╭─ PASSAGE
Tuesday, August 31, 2010

Tom's Notes—Wordsmiths

I don't know about you, but when I need to check a word my first port of call is always The Free Dictionary online. So I was surprised it didn't get a mention in the Guardian's Online dictionaries: which is best?

Strange.

Reading through the talkback on the above article, I was chastened by how many snooty wordsmiths there are. There's even a word for them: prescriptivists. I prefer "snooty."

Though the free dictionary serves my casual purposes, there are times when I have to be 100% sure (and a little bit snooty) about a word—that's when the Merriam-Webster Collegiate and Oxford Concise come out. 9 times out of 10, I find the free dictionary still had it right.

Sometimes though, I disagree with all three.

Rather than being a prescriptivist or a descriptivist—I like to think of myself as a pragmatist. And I mean this in the best traditions of Wittgensteinian thinking. Ultimately, what we've decided words mean trumps dictionary definitions. Because what we say is more important than what we write.

I'll tell you why: written words are artificial. You don't think in letters; you think in vowels and consonants, in sounds. With a voice not a keypad. Writing is an invention that humans are still trying to build-in to the species: reading and writing have to be taught at school, but there's no class for learning how to vocalize—that's instinctive. Watch a young child learning to read, what are they taught to do? Read out the words. Older children may not engage the voice, but you still see their mouth silently annunciating. It holds true all the way to adulthood: the most important thing to a writer is his voice not his pen—he knows you are listening to him and not just scanning glyphs on a page.
The spoken word is like the flesh around the muscle and bone of cognition's hand. Written words are like a glove over the hand. Think of getting your keys out and opening the front door with gloves on—not easy is it. Same thing with written communication.

So what we say has more credence than what we write. The phrase "there's a few problems" doesn't cause any problems in conversation; but write it down and suddenly problems appear. I'm sympathetic to arguments that orthodoxy for phrases like "there's a few problems" debases the language—but this puts the cart before the horse.
╰─
_GOAL A_.
Please return, unchanged, the part of the records that opens with their first line and closes with the line containing "Number of batteries on the white backdrop: 20".
╭─ DATA TO PROCESS
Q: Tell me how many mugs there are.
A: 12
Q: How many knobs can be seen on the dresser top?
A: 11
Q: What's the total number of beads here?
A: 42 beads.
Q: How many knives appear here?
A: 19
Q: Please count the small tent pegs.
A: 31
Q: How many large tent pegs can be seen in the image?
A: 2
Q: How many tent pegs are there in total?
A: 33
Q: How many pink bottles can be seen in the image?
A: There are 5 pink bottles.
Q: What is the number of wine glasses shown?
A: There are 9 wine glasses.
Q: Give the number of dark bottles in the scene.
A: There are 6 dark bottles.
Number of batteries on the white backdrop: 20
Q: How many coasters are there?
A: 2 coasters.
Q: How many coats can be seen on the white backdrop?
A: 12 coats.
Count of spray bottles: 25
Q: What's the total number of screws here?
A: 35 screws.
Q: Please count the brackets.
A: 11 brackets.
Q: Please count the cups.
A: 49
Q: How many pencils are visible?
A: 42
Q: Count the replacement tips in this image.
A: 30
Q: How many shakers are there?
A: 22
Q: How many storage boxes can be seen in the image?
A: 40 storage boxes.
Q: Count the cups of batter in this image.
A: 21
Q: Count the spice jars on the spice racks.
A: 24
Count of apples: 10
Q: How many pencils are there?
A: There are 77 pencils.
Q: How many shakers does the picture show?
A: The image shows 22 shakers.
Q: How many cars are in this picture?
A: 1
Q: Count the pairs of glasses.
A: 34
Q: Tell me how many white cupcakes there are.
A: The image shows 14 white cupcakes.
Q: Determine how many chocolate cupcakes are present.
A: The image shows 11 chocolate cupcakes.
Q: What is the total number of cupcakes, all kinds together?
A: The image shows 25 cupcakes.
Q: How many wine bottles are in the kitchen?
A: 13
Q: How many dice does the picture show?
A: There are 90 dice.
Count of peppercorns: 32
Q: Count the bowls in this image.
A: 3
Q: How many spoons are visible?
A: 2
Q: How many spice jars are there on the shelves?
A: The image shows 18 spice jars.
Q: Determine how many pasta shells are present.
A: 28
╰─
_GOAL B_.
Retype the part of the dictionary post that opens with the words containing "Tom's Notes—Wordsmiths" and closes with "which is best?", keeping every character as it stands.

_TASK OUTPUT A_.
Q: Tell me how many mugs there are.
A: 12
Q: How many knobs can be seen on the dresser top?
A: 11
Q: What's the total number of beads here?
A: 42 beads.
Q: How many knives appear here?
A: 19
Q: Please count the small tent pegs.
A: 31
Q: How many large tent pegs can be seen in the image?
A: 2
Q: How many tent pegs are there in total?
A: 33
Q: How many pink bottles can be seen in the image?
A: There are 5 pink bottles.
Q: What is the number of wine glasses shown?
A: There are 9 wine glasses.
Q: Give the number of dark bottles in the scene.
A: There are 6 dark bottles.
Number of batteries on the white backdrop: 20

_TASK OUTPUT B_.
Tom's Notes—Wordsmiths

I don't know about you, but when I need to check a word my first port of call is always The Free Dictionary online. So I was surprised it didn't get a mention in the Guardian's Online dictionaries: which is best?